EDEN -- Lounging on Mexican blankets, with a view of distant blue mountain ranges in the background, a group of young entrepreneurs, venture capitalists and nonprofit leaders listens to an MIT professor speak with the goal of inspiring the moneyed, hip folk to use their resources and innovation for positive change.
The group of almost 1,000 people from around the country, including many artists and musicians, gathered this weekend to attend Summit Outside, the latest event in the Summit Series, this time at the organizers' new headquarters atop Powder Mountain.
Previous Summit events included Summit Basecamp in Squaw Valley, Calif., Summit at Sea on a cruise ship in the Bahamas and DC10 in Washington.

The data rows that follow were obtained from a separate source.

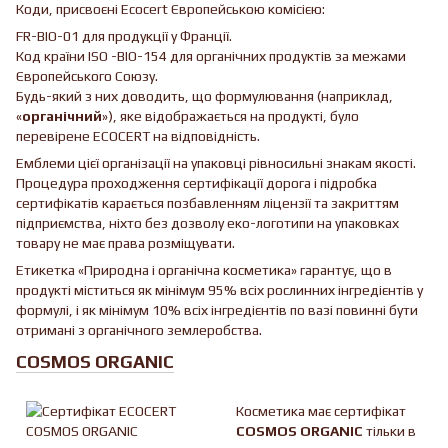
Коди, присвоєні Ecocert Європейською комісією:
FR-BIO-01 для продукції у Франції.
Код країни ISO -BIO-154 для органічних продуктів за межами
Європейського Союзу.
Будь-який з них доводить, що формулювання (наприклад,
«
органічний
»), яке відображається на продукті, було
перевірене ECOCERT на відповідність.
Емблеми цієї організації на упаковці рівносильні знакам якості.
Процедура проходження сертифікації дорога і підробка
сертифікатів карається позбавленням ліцензії та закриттям
підприємства, ніхто без дозволу еко-логотипи на упаковках
товару не має права розміщувати.
Етикетка «Природна і органічна косметика» гарантує, що в
продукті міститься як мінімум 95% всіх рослинних інгредієнтів у
формулі, і як мінімум 10% всіх інгредієнтів по вазі повинні бути
отримані з органічного землеробства.
COSMOS ORGANIC
Косметика має сертифікат
COSMOS ORGANIC
тільки в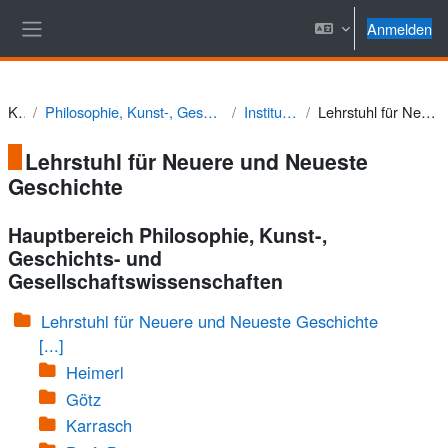
Zum Hauptinhalt
Anmelden
Website-Übersicht
Kurse
Philosophie, Kunst-, Geschichts- und Gesellschaftswissenschaften
Institut für Geschichte
Lehrstuhl für Neuere und Neueste Geschichte
Lehrstuhl für Neuere und Neueste
Geschichte
Hauptbereich Philosophie, Kunst-,
Geschichts- und
Gesellschaftswissenschaften
Lehrstuhl für Neuere und Neueste Geschichte
[...]
Heimerl
Götz
Karrasch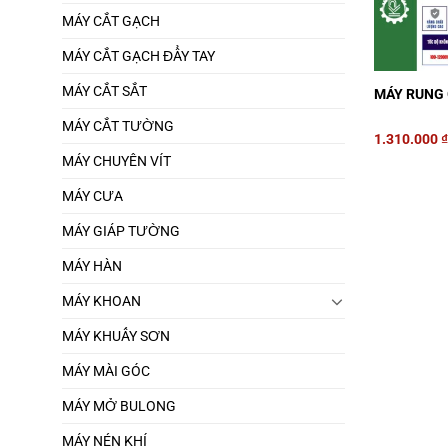
MÁY CẮT GẠCH
MÁY CẮT GẠCH ĐẨY TAY
MÁY CẮT SẮT
MÁY RUNG
MÁY CẮT TƯỜNG
1.310.000
MÁY CHUYÊN VÍT
MÁY CƯA
MÁY GIÁP TƯỜNG
MÁY HÀN
MÁY KHOAN
MÁY KHUẤY SƠN
MÁY MÀI GÓC
MÁY MỞ BULONG
MÁY NÉN KHÍ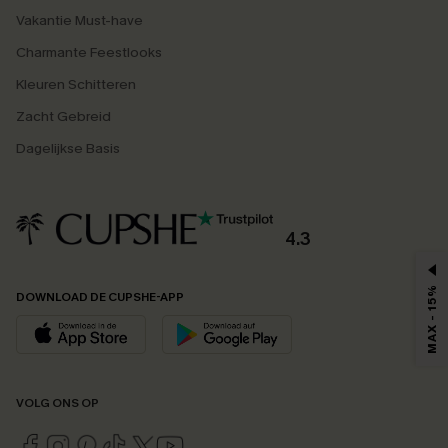
Vakantie Must-have
Charmante Feestlooks
Kleuren Schitteren
Zacht Gebreid
Dagelijkse Basis
4.3
MAX - 15%
DOWNLOAD DE CUPSHE-APP
VOLG ONS OP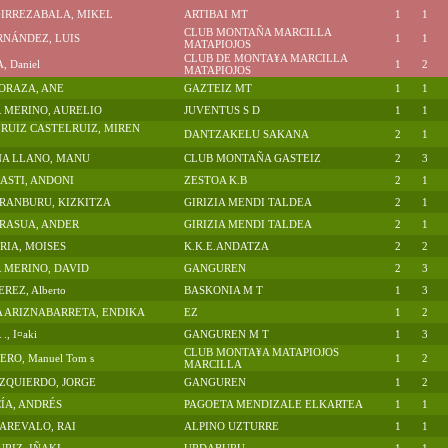
GIRREZABALA, MIKEL
ARTIBAI MT
1
1
CLUB MONTAÑA MARCILLA
RNÁNDEZ, LUIS
1
1
MATAPIOJOS
CLUB DE MONTA¥A MARCILLA
 Daniel
1
2
MATAPIOJOS
ORAZA, ANE
GAZTEIZ MT
1
1
 MERINO, AURELIO
JUVENTUS S D
1
1
RUIZ CASTELRUIZ, MIREN
DANTZAKELU SAKANA
2
1
A LLANO, MANU
CLUB MONTAÑA GASTEIZ
2
3
ASTI, ANDONI
ZESTOA K.B
2
1
RANBURU, KIZKITZA
GIRIZIA MENDI TALDEA
2
1
RASUA, ANDER
GIRIZIA MENDI TALDEA
2
1
RIA, MOISES
K.K.E.ANDATZA
2
2
 MERINO, DAVID
GANGUREN
2
3
REZ, Alberto
BASKONIA M T
1
3
 ARIZNABARRETA, ENDIKA
EZ
1
2
, I¤aki
GANGUREN M T
1
3
CLUB MONTA¥A MATAPIOJOS
RO, Manuel Tom s
1
2
MARCILLA
ZQUIERDO, JORGE
GANGUREN
1
2
ÍA, ANDRÉS
PAGOETA MENDIZALE ELKARTEA
1
1
AREVALO, RAI
ALPINO UZTURRE
1
1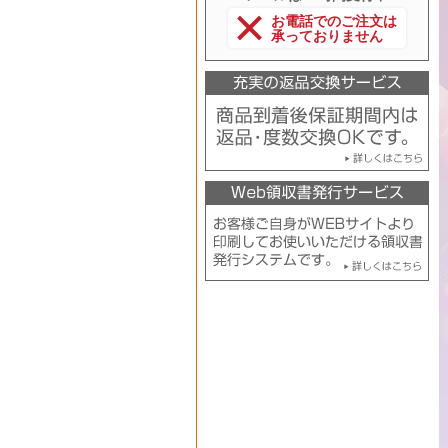
お電話でのご注文は
承っておりません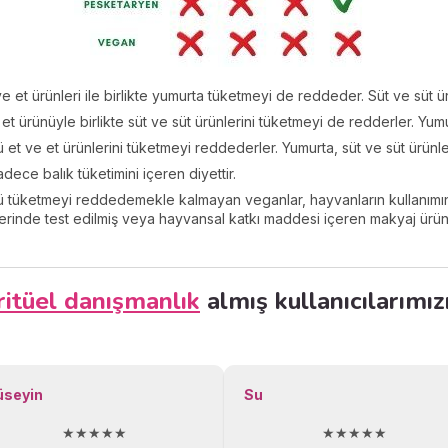
ve et ürünleri ile birlikte yumurta tüketmeyi de reddeder. Süt ve süt ür
 et ürünüyle birlikte süt ve süt ürünlerini tüketmeyi de redderler. Yum
ü et ve et ürünlerini tüketmeyi reddederler. Yumurta, süt ve süt ürünle
dece balık tüketimini içeren diyettir.
ü tüketmeyi reddedemekle kalmayan veganlar, hayvanların kullanımın
nde test edilmiş veya hayvansal katkı maddesi içeren makyaj ürünleri
ritüel danışmanlık
almış kullanıcılarımız
üseyin
Su
★★★★★
★★★★★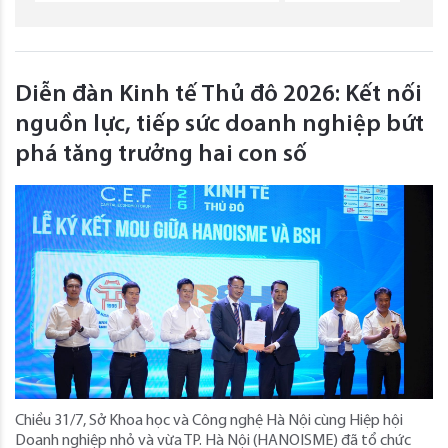
Diễn đàn Kinh tế Thủ đô 2026: Kết nối
nguồn lực, tiếp sức doanh nghiệp bứt
phá tăng trưởng hai con số
Chiều 31/7, Sở Khoa học và Công nghệ Hà Nội cùng Hiệp hội
Doanh nghiệp nhỏ và vừa TP. Hà Nội (HANOISME) đã tổ chức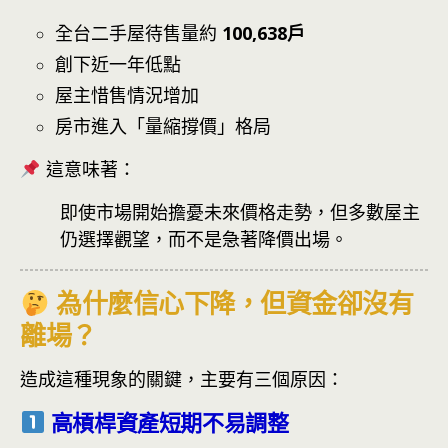
全台二手屋待售量約
100,638戶
創下近一年低點
屋主惜售情況增加
房市進入「量縮撐價」格局
這意味著：
即使市場開始擔憂未來價格走勢，但多數屋主
仍選擇觀望，而不是急著降價出場。
為什麼信心下降，但資金卻沒有
離場？
造成這種現象的關鍵，主要有三個原因：
高槓桿資產短期不易調整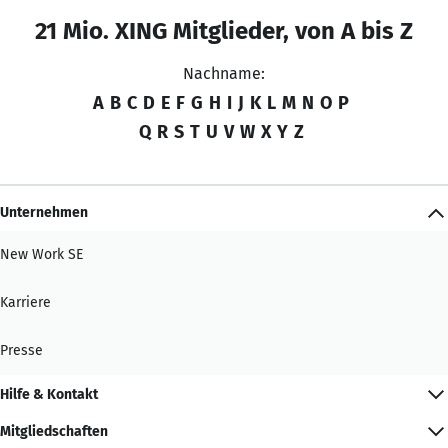
21 Mio. XING Mitglieder, von A bis Z
Nachname:
A
B
C
D
E
F
G
H
I
J
K
L
M
N
O
P
Q
R
S
T
U
V
W
X
Y
Z
Unternehmen
New Work SE
Karriere
Presse
Hilfe & Kontakt
Mitgliedschaften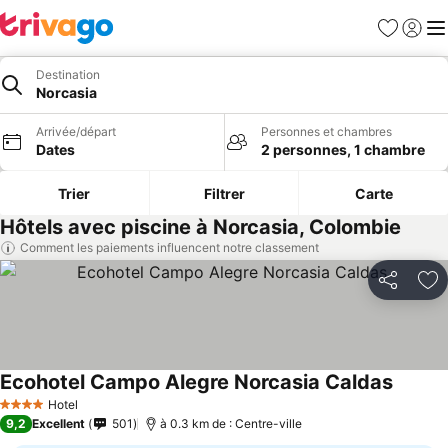
Favoris
Se con
Me
Destination
Norcasia
Arrivée/départ
Personnes et chambres
Dates
2 personnes, 1 chambre
Trier
Filtrer
Carte
Hôtels avec piscine à Norcasia, Colombie
Comment les paiements influencent notre classement
Partager
Aj
Ecohotel Campo Alegre Norcasia Caldas
Hotel
4 Étoiles
9,2
Excellent
501
à 0.3 km de : Centre-ville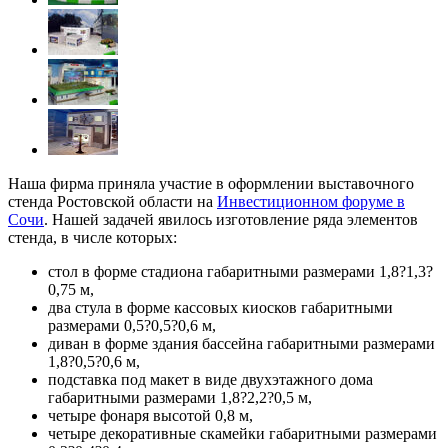
Наша фирма приняла участие в оформлении выставочного
стенда Ростовской области на
Инвестиционном форуме в
Сочи
. Нашей задачей явилось изготовление ряда элементов
стенда, в числе которых:
стол в форме стадиона габаритными размерами 1,8?1,3?
0,75 м,
два стула в форме кассовых киосков габаритными
размерами 0,5?0,5?0,6 м,
диван в форме здания бассейна габаритными размерами
1,8?0,5?0,6 м,
подставка под макет в виде двухэтажного дома
габаритными размерами 1,8?2,2?0,5 м,
четыре фонаря высотой 0,8 м,
четыре декоративные скамейки габаритными размерами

"It's exciting to do something on Powder Mountain," said Summit founder and CEO Elliott Bisnow. "We've talked about it, being the home of Summit, but it's nice to finally be able to do something."
After registering for the invitation-only event on the valley floor and being shuttled up the mountain, each participant is issued a collapsible three-legged stool and a blue enamel-coated cup that can be clipped to a belt loop.
On the dirt roads, golf carts shaped like insects taxi people around.
For the next 72 hours, most Summit attendees will be sleeping in tents set up on Powder Mountain's future development site.
But by no means are they roughing it. Each tent rests on a raised platform and includes beds. A few folks will have the upgrade option of sleeping in one of a few dozen RVs.
Amenities also include gourmet food from the chef at Forage in Salt Lake City, a gym called Muscle Forest, a sun- and stargazing spot set up by the Ogden Astronomical Society, a barbershop offering hot shaves, and a puppy pen.
Animal shelter Pack 'N Pounce from Ogden brought 20 puppies for attendees to pet and play with. Organizers hope to have all of the puppies adopted by the end of the weekend.
Creative professionals and artists designed the temporary village. It took six weeks and hundreds of man-hours to build, and is meant to follow the eco-friendly ethos of the Summit company, down to the biodegradable utensils at the "Street Food" stand.
"I'm utterly impressed with the infrastructure they have and how light a footprint it is. The respect of the landscape and the detail is really commendable," said Renee Loux, co-founder of skin care company Andalou Naturals.
Along with puppy petting, Summit participants have the opportunity to listen to a variety of speakers, on stage or in small groups, on topics including storytelling, spiritual inspiration, and architecture and construction in post-conflict zones.
Summit spokesman Thayer Walker, who works under the title of chief reconnaissance officer, said this year's theme focuses heavily on education.
Walker said the weekend follows a choose-your-own-adventure format. Attendees are free to meet whomever they want and follow whatever topic they please.
Depending on what the attendees want to do, they can sit in on a discussion on how to get more girls involved in STEM -- science, technology, engineering and math -- education, global macroeconomics or cloud computing.
"They've described it as TED meets Burning Man, and it's not a bad way to describe it," said Ophir Tanz, CEO and founder of online advertising agency GumGum. Burning Man is an annual art and tech-gimmick hipster camp in the Nevada desert. TED (Technology, Entertainment and Design) is a nonprofit with the slogan "ideas worth sharing."
Tanz, who has attended previous Summit events, said it is a great place for other young entrepreneurs to unwind and meet new and interesting people.
The weekend is not only about exchanging heady ideas in salons; it is about hanging out with friends, playing disc golf, taking a yoga class at dawn or dancing the night away to music from top recording artists.
Throughout all of the fun and intellectual pursuits, Summit is also a networking opportunity.
Summit Series gives participants an opportunity to meet other innovators, startup CEOs and venture capitalists.
But along with exchanging contact information, they also take home ideas that can benefit their own companies.
At the same time, by gathering this group of innovators and connecting them with artists and leaders in the nonprofit sector, perhaps some positive change can come of the weekends as well, Summit organizers said.
"The idea is to create a really dynamic place for people to explore intellectual pursuits and ideas to collaborate to create business partnerships, nonprofit partnerships and creative partnerships," Walker said.
But with all of the intellectual pursuits and outdoor activities, Summit weekend is an opportunity to unplug from the world and take a few days off with like-minded people.
Tanz said he has been to plenty of industry conferences that directly affect his job, but he enjoys Summit.
Maybe he comes away with something that will benefit his company, maybe he does not, but at least he had a chance to hang out with his friends and meet new people while spending the weekend atop a mountain.